_Written task_. Return exactly those lines of the material that fall between the line with "Narrate what the" and the final line, both included.

_Material provided_.
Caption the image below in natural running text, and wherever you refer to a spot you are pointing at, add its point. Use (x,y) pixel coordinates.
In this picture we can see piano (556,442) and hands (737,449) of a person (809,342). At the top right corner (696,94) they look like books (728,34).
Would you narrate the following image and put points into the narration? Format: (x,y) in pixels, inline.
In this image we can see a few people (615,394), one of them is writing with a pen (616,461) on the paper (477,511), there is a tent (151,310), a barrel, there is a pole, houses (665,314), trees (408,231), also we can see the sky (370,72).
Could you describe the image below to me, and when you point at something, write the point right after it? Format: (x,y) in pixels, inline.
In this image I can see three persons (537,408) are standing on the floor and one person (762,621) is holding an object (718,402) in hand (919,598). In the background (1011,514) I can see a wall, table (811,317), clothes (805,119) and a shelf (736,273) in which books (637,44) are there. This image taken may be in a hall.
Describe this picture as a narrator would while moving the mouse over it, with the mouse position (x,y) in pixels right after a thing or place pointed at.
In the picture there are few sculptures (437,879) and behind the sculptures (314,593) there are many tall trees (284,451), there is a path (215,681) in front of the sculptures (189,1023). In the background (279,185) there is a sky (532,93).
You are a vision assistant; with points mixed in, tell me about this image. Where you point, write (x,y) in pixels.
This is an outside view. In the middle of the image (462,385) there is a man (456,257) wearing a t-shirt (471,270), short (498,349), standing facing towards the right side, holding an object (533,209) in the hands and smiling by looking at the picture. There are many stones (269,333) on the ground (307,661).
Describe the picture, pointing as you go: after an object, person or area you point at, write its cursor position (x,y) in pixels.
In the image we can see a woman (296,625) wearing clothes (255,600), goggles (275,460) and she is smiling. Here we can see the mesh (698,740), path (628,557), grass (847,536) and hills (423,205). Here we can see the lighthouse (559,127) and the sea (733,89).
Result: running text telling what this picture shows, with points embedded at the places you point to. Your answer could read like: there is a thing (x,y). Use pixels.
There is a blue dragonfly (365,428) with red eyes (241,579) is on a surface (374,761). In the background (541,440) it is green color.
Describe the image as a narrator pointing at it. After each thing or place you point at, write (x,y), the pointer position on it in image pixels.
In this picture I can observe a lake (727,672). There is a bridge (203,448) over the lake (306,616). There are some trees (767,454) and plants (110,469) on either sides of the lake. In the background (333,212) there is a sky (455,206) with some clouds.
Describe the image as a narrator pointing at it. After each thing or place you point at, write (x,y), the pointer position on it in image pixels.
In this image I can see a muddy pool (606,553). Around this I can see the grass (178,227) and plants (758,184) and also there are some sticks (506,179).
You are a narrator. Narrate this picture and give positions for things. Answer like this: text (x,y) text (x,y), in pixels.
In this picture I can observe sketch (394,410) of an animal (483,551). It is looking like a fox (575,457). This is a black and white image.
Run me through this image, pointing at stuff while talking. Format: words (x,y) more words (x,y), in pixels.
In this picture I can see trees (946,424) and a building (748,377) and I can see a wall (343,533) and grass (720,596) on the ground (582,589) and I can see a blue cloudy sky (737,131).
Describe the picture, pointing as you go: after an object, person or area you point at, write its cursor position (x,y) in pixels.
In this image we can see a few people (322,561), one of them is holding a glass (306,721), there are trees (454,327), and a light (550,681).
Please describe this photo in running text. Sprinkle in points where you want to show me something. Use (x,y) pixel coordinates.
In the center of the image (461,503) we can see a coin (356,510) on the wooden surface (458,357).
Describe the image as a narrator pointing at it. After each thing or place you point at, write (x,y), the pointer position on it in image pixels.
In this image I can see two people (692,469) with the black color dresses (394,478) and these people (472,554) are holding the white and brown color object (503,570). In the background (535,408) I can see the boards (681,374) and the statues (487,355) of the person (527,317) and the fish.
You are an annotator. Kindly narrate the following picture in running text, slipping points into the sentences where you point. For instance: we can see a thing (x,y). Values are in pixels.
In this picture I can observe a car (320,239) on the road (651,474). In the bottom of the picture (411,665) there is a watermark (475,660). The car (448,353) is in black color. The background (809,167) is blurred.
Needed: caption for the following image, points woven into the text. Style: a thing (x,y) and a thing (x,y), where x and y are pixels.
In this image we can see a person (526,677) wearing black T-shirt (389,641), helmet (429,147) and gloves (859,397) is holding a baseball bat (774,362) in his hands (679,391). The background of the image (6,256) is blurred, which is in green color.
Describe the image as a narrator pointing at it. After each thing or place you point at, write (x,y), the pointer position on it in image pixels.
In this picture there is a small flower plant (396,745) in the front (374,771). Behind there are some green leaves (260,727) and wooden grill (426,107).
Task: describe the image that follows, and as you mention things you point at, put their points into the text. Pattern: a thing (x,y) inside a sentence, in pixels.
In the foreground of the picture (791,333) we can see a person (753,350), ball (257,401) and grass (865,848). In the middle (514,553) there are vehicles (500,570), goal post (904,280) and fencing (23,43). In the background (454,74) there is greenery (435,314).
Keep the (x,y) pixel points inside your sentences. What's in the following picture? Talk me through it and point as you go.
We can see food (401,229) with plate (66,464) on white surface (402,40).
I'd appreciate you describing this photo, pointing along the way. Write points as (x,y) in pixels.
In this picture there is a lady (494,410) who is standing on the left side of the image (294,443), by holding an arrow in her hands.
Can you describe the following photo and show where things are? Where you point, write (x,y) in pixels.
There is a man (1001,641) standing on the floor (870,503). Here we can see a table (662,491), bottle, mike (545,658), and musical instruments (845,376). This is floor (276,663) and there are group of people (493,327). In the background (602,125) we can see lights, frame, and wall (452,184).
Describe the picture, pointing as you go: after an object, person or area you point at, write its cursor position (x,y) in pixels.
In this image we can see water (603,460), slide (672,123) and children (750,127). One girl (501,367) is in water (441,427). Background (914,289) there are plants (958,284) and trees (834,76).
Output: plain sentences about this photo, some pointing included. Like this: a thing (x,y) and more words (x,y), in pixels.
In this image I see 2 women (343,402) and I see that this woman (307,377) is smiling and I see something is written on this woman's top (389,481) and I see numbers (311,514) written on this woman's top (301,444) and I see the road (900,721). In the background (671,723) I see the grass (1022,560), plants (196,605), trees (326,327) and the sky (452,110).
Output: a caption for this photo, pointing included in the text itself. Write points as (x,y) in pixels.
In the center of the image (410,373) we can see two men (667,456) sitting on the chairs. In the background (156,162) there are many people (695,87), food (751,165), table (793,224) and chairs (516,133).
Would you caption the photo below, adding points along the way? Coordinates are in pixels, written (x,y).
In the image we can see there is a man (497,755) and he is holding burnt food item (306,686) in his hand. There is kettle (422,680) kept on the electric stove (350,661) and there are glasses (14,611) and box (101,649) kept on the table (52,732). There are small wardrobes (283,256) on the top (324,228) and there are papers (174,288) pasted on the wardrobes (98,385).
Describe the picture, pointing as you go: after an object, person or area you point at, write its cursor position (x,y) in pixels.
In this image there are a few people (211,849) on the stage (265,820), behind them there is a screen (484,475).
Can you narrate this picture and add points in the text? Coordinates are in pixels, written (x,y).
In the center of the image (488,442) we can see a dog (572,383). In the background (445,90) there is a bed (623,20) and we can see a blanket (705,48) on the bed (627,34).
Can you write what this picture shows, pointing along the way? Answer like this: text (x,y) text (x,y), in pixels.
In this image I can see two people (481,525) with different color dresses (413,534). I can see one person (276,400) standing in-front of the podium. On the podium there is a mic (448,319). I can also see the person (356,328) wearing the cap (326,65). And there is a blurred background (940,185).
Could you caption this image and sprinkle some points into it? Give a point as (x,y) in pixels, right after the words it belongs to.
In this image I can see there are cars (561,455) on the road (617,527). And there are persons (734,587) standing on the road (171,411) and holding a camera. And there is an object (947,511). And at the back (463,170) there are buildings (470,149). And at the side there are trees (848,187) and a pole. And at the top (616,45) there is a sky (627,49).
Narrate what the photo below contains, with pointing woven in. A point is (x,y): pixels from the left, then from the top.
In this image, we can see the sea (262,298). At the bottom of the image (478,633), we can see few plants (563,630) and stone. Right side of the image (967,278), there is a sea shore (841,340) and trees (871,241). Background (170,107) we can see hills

_Expected output_.
Narrate what the photo below contains, with pointing woven in. A point is (x,y): pixels from the left, then from the top.
In this image, we can see the sea (262,298). At the bottom of the image (478,633), we can see few plants (563,630) and stone. Right side of the image (967,278), there is a sea shore (841,340) and trees (871,241). Background (170,107) we can see hills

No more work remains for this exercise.